Date: Sun, 25 Apr 2004 06:55:27 -0700
Message-ID: <[email protected]> (raw)
In-Reply-To: <[email protected]>
References: <[email protected]>
	<[email protected]>
	<[email protected]>

Bruno Wolff III wrote:

> On Fri, Apr 23, 2004 at 16:36:57 -0400,
>   [email protected] wrote:
> 
>>Ease of use is VERY important, but few suggestions that address this are
>>ever really accepted. Yes, focusing on the functionality is the primary
>>concern, but "how" you set it up and deploy it is VERY important. You guys
>>need to remember, people are coming from a world where MySQL, Oracle, and
>>MSSQL all have nice setup programs.
> 
> 
> "nice" must be in the eye of the beholder.

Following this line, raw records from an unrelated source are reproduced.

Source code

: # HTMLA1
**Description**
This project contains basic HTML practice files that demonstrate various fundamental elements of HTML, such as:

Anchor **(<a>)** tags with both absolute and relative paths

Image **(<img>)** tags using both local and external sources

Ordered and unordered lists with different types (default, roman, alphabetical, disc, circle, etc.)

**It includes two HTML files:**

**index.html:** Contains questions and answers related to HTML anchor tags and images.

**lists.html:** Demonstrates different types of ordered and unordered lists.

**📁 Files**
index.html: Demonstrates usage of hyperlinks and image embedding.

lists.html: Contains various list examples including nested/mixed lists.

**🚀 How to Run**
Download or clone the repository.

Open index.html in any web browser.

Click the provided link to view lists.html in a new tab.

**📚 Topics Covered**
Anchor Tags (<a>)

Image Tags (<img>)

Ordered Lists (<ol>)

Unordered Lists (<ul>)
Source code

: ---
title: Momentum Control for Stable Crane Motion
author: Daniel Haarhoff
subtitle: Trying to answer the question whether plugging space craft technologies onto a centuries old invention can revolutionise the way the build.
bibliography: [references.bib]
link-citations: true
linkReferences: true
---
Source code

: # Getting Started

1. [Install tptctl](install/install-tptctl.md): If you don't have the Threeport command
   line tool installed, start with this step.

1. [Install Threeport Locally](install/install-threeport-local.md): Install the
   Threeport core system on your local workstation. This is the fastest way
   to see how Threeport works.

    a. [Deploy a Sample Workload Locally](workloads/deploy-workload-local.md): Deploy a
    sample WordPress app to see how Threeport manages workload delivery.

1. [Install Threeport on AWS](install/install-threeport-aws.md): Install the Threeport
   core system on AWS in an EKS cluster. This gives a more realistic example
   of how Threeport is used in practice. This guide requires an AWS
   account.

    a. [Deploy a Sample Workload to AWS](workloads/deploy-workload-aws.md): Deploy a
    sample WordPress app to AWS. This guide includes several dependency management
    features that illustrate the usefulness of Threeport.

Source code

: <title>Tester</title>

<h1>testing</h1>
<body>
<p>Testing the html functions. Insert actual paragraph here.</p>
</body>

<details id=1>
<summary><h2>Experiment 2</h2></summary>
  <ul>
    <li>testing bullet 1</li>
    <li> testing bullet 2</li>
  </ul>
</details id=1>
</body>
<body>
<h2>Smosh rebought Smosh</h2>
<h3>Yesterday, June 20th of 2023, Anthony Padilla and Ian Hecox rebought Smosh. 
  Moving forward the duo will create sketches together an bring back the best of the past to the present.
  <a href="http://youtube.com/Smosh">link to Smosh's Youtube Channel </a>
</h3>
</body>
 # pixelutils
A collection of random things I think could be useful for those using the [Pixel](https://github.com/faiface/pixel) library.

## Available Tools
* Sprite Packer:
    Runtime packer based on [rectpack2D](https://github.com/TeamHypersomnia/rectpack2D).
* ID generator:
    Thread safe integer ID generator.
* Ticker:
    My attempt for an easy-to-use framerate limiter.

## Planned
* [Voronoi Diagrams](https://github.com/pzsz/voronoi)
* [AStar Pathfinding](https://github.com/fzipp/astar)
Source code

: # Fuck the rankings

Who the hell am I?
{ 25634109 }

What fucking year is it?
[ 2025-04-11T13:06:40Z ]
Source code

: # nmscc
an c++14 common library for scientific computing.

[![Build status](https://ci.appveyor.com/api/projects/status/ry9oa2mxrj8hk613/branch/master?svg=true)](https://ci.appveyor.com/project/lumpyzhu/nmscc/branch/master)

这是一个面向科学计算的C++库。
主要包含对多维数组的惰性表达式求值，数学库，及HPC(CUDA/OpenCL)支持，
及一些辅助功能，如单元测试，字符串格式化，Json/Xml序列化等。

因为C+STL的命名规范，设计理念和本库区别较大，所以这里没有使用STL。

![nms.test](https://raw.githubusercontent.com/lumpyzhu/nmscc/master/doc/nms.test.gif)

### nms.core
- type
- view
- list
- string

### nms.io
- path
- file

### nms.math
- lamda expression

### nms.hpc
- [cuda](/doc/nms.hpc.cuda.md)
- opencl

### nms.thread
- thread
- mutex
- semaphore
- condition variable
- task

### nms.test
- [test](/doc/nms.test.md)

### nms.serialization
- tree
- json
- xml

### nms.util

I have used Oracle's installer
> to install a client and was not amused by it need hundreds of megabtyes
> to do a client install.

I have to agree, I've installed DB2, Sybase, Oracle, Informix, 
BerkeleyDB, mySQL, postgreSQL and others.

IIRC, I believe postgreSQL was the shortest from download to running 
system (when compiling the OS ones from scratch) and seemed to do the 
most thorough testing of itself.

Oracle doesn't seem to give you the option to not install the hundreds 
of megs of documentation on the Nth machine where you just needed the 
damn client lib - less of an issue now than in the smaller 
disk/partition days.

But I think there is room to go further, I don't see any reason why that 
default install can't include example DBs, sample maintenance scripts, 
etc. One nice thing to have would be a sample DB with the scripts 
necessary to spin up a test/demo DB with a size of X megs. Whenever I 
started with a new DB system, I wished I didn't have to ramp up on a 
bunch of topics before I was able to build a set of scripts to generate 
and populate a sizable testing db. There is a big psychological factor 
if you can install something, type one command and have a db with 
250,000 records to start playing with.